[Objective]:
Repeat the passage in the Tết Đoan Ngọ text below, word for word, between "Tết Đoan Ngọ" and "Mother Âu Cơ.", inclusive.

[Page extract]:
==============================

Tết Đoan Ngọ (Chữ Hán: 節端午), Tết Đoan Dương or Tết giết sâu bọ is the Vietnamese version of Chinese Duanwu festival (literally: Tết: festival, Đoan: the start/straight/middle/righteousness/just, Ngọ: at noon (from 11 am to 1 pm). Đoan Ngọ is the moment that the sun is the most near to the earth and this day often is "The middle day of summer" (Hạ chí). In Vietnam, this day is also the death anniversary of National Mother Âu Cơ. 

Compared to Cantonese Chinese term "dyun eng" (which is duan wu in Mandarin Chinese) ngo/eng/wu all refer to the ancient Chinese calendar term: the seventh of the twelve Earthly Branches, which was a component for determining time based on a series of 60 years (just as today we refer to 100 year periods as centuries).)  Ngo/eng/wu refers to the sun at noon.

==============================

Saved data entries
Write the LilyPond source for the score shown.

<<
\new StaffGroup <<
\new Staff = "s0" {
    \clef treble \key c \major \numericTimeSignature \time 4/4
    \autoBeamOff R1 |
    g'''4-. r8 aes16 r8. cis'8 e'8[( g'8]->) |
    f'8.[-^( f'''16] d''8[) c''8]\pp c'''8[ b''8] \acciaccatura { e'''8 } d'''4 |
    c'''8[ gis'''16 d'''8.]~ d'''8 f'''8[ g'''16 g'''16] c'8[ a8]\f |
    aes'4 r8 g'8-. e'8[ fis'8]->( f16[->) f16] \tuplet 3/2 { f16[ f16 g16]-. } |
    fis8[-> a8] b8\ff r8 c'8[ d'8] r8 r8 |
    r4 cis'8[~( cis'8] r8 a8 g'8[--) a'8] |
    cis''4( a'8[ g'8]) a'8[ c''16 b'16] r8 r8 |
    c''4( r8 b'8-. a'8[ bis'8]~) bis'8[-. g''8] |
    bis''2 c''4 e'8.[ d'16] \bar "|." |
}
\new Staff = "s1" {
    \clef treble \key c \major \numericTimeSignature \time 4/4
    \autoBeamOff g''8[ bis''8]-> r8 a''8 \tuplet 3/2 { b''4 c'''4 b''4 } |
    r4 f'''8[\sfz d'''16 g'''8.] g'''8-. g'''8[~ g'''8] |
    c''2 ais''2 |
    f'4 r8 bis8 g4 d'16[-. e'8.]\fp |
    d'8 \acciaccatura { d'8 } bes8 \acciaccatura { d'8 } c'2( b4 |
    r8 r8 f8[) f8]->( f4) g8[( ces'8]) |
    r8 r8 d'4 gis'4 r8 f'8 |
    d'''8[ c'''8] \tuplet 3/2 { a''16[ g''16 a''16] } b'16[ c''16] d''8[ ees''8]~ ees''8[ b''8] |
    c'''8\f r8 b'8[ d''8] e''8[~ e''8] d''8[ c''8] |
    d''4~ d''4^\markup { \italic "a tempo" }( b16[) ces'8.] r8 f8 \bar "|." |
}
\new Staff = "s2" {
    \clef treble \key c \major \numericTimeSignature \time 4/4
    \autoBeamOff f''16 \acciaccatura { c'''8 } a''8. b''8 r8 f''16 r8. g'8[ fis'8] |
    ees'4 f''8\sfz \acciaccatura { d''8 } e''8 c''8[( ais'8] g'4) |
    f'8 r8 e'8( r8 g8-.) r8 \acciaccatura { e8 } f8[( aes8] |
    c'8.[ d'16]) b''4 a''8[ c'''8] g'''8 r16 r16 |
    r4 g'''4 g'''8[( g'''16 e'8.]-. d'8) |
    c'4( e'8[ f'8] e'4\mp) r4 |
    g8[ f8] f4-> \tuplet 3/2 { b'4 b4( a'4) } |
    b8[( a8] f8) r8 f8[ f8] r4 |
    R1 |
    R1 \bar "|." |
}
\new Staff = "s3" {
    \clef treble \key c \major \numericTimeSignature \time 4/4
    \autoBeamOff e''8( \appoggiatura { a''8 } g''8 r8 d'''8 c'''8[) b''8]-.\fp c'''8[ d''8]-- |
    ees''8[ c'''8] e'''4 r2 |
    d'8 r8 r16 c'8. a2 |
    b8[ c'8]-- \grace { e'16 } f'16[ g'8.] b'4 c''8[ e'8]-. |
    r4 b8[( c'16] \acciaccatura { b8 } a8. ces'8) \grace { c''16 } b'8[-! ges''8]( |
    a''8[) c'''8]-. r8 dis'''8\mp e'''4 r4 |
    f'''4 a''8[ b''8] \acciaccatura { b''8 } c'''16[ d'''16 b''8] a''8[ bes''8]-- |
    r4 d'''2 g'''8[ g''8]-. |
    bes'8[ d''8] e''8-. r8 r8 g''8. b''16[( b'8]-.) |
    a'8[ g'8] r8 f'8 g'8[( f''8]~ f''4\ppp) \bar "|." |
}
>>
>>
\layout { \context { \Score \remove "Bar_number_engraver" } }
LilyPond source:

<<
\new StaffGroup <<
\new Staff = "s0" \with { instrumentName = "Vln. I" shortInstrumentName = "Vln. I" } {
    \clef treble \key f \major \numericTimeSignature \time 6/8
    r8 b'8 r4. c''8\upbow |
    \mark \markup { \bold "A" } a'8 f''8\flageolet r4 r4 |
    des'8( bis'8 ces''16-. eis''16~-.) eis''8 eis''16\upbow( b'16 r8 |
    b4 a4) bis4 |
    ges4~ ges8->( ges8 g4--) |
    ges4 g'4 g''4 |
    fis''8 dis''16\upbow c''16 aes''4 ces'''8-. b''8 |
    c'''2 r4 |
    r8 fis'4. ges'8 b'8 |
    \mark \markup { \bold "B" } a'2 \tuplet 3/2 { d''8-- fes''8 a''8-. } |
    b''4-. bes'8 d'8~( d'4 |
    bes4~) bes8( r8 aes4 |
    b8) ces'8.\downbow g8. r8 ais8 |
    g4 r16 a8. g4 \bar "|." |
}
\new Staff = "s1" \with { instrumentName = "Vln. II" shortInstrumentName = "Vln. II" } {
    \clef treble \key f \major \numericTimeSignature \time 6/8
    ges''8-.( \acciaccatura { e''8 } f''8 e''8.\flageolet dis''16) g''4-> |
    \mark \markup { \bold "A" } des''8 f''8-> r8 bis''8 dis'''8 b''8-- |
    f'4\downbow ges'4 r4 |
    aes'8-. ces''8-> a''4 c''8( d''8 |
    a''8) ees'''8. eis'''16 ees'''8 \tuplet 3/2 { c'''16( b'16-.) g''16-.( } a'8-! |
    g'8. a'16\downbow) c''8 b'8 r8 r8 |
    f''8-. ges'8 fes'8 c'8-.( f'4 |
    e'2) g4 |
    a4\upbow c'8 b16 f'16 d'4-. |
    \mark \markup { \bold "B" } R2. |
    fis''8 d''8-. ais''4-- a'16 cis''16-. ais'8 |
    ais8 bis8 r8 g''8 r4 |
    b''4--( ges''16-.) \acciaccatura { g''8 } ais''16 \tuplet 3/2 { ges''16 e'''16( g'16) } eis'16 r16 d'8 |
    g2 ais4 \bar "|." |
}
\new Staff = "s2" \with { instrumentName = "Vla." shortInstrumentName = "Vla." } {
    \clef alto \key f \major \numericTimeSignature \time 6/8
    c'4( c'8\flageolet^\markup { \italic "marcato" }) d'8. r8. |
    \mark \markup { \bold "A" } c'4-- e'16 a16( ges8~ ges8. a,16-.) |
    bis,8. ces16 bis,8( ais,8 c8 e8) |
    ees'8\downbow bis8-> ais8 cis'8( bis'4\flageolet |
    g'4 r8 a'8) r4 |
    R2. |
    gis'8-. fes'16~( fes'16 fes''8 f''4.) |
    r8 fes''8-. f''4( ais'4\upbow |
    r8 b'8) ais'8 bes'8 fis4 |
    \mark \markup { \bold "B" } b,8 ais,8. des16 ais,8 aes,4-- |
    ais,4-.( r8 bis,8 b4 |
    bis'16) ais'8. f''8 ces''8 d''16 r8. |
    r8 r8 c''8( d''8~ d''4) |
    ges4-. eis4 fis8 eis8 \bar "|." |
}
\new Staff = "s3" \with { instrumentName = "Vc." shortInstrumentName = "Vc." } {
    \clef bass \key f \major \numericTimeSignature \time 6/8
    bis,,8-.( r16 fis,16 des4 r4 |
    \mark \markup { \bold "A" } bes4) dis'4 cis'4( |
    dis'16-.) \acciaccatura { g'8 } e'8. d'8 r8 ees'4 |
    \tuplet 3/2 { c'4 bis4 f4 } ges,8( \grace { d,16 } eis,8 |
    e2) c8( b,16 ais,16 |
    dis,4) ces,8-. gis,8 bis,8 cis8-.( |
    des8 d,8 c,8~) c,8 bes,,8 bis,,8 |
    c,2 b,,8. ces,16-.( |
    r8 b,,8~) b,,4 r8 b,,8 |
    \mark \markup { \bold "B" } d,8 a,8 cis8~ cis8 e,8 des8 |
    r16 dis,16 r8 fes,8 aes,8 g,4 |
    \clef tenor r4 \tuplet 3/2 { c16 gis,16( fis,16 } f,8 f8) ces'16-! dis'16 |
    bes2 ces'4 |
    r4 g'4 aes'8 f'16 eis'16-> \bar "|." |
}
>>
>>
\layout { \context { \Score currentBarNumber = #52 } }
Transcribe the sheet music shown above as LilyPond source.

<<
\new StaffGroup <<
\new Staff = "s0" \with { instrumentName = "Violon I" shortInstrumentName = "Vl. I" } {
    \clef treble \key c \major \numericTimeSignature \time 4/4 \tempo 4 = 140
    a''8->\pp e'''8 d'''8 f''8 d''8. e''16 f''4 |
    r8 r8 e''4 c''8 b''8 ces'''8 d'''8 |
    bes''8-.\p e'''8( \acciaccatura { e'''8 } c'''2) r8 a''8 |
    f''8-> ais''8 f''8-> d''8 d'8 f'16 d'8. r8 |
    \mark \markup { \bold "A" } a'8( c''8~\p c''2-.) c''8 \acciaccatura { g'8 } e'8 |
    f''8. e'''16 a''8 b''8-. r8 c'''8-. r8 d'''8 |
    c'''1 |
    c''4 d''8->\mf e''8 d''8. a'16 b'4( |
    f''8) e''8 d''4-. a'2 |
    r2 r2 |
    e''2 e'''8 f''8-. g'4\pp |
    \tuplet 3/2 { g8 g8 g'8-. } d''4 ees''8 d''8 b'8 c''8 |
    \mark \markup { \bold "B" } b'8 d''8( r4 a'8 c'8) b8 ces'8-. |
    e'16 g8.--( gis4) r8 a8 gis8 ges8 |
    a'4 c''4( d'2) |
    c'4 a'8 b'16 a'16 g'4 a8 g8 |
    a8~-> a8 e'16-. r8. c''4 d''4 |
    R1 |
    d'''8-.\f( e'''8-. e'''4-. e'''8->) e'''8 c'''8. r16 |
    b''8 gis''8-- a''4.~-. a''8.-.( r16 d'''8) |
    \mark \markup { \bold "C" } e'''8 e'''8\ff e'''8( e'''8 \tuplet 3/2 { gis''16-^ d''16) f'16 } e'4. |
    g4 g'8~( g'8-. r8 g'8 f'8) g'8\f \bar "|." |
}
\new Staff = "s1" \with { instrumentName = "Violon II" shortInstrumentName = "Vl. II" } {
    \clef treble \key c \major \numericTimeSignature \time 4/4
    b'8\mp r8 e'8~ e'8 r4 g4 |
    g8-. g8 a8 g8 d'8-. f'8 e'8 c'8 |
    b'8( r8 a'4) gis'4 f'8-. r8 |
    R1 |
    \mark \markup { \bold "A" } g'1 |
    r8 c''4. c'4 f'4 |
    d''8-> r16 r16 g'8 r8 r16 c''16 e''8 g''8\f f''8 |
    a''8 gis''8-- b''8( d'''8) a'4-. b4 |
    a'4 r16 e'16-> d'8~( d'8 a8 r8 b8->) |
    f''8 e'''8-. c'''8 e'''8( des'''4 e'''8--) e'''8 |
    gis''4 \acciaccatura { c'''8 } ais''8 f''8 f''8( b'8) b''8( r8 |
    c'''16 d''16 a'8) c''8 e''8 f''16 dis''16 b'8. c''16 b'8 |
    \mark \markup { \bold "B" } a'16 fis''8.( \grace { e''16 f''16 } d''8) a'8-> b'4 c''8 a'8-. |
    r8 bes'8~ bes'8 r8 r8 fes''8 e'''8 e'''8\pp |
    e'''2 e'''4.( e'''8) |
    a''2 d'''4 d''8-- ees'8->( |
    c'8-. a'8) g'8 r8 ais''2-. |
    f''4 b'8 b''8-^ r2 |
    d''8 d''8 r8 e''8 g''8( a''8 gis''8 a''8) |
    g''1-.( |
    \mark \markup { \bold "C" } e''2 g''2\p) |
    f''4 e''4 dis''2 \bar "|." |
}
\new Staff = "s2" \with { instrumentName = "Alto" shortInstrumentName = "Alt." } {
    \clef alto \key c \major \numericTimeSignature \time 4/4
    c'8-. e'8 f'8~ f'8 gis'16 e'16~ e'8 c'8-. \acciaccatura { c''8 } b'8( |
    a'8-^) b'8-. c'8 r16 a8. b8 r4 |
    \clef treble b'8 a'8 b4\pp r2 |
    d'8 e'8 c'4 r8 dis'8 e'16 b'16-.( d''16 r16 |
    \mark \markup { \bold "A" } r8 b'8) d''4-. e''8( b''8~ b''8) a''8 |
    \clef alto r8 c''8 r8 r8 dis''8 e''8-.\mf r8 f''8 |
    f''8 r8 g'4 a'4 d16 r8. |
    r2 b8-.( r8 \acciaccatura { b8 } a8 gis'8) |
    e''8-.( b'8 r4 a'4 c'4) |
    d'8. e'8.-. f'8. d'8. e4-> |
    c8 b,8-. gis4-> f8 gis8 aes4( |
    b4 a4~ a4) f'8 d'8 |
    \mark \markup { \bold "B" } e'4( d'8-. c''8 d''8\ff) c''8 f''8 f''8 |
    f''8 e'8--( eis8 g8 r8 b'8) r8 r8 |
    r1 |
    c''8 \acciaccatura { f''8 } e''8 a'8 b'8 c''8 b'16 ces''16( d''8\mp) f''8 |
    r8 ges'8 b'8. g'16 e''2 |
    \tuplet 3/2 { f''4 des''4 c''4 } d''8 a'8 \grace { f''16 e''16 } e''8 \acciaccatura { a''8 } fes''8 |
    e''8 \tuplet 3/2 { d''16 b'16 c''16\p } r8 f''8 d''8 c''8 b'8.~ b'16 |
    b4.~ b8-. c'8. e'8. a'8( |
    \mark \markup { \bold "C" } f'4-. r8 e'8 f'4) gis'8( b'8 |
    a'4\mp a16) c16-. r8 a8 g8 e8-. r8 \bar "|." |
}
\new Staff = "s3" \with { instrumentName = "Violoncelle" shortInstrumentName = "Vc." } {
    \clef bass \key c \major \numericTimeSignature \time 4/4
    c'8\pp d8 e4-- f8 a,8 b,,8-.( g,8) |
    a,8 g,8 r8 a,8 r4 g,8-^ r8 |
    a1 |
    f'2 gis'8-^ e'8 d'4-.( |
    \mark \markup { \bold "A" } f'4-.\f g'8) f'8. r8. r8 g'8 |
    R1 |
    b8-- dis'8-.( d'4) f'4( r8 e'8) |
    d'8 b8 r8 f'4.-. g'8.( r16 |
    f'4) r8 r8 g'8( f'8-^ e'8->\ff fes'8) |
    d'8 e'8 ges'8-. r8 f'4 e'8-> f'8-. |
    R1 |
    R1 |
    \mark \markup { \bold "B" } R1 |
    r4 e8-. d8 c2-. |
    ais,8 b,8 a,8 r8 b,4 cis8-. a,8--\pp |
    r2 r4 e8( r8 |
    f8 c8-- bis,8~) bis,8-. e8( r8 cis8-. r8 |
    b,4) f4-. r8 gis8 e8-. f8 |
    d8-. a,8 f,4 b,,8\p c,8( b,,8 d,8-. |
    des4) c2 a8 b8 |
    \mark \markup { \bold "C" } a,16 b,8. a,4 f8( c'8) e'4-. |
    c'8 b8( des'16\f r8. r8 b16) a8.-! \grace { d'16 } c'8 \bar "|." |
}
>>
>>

==============================

[Answer for this exercise]:
Tết Đoan Ngọ (Chữ Hán: 節端午), Tết Đoan Dương or Tết giết sâu bọ is the Vietnamese version of Chinese Duanwu festival (literally: Tết: festival, Đoan: the start/straight/middle/righteousness/just, Ngọ: at noon (from 11 am to 1 pm). Đoan Ngọ is the moment that the sun is the most near to the earth and this day often is "The middle day of summer" (Hạ chí). In Vietnam, this day is also the death anniversary of National Mother Âu Cơ.